Chapter 18
Episode 18
The ghostly case of the missing food trays and the self filling meal cart at Saint Marks when I was worn in the Kitchen as both Assistant Chef and as Head cashier
The kitchen at Saint Mark’s was a world unto itself, a bustling, clattering universe of steam, sizzling, and the perpetually hurried rhythm of meal prep. I’d been there for a few months, first as assistant chef, then promoted to head cashier, a role that put me in a unique position to observe the comings and goings of both staff and, as I was coming to learn, something else entirely. It started subtly, with the food trays. We’d meticulously count them after each meal service, stack them neatly in the designated area, and yet, by morning, a few would invariably be missing. Not just one or two, but a consistent handful, enough to make you question your sanity. We’d search high and low, check every nook and cranny, but they’d simply vanished. Then, just as mysteriously, they’d reappear a day or two later, clean and stacked as if they’d never left. The chefs grumbled, the dietary aides fretted, and I, behind the register, would just feel that familiar prickle of unease crawl up my spine.
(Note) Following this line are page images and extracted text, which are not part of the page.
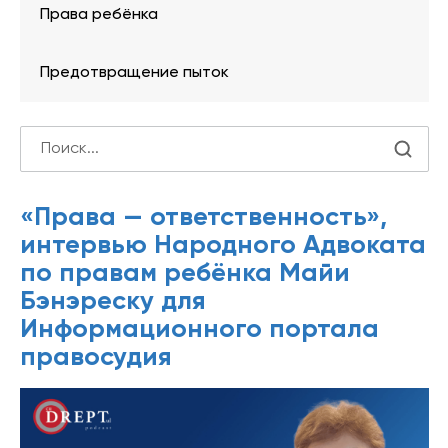
Права ребёнка
Предотвращение пыток
«Права — ответственность»,
интервью Народного Адвоката
по правам ребёнка Майи
Бэнэреску для
Информационного портала
правосудия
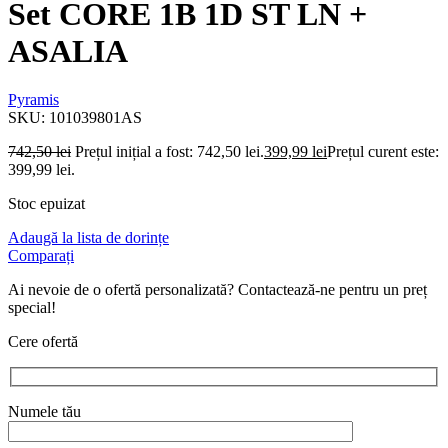
Set CORE 1B 1D ST LN +
ASALIA
Pyramis
SKU:
101039801AS
742,50
lei
Prețul inițial a fost: 742,50 lei.
399,99
lei
Prețul curent este:
399,99 lei.
Stoc epuizat
Adaugă la lista de dorințe
Comparați
Ai nevoie de o ofertă personalizată? Contactează-ne pentru un preț
special!
Cere ofertă
Numele tău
But the missing trays were just the appetizer. The main course of strangeness arrived with the meal cart. This wasn't just any cart; it was a hulking, stainless-steel behemoth, loaded with trays of hot food, ready to be distributed to the wards. We’d fill it to capacity, push it into the holding bay, and lock it securely. Yet, on more than one occasion, I’d walk into the kitchen early, before the official morning shift began, and find the cart not just full, but *overstuffed*. It was as if it had somehow replenished itself. Trays that had been empty or partially depleted the night before were now brimming with steaming portions, exceeding its usual capacity. My assistant chef, a man named George with a perpetual grease stain on his apron and a healthy dose of skepticism, would just shake his head and mutter about faulty thermometers or overworked staff. But I saw it. I saw the improbable abundance, the impossible fullness of that cart. It was like a phantom chef had been working through the night, not just preparing meals, but somehow conjuring them from thin air, leaving behind an edible, yet utterly inexplicable, testament to their presence. And the missing trays? I started to suspect they weren't lost at all, but perhaps… borrowed. Taken by unseen hands for a spectral supper, only to be returned when their ghostly appetites were sated.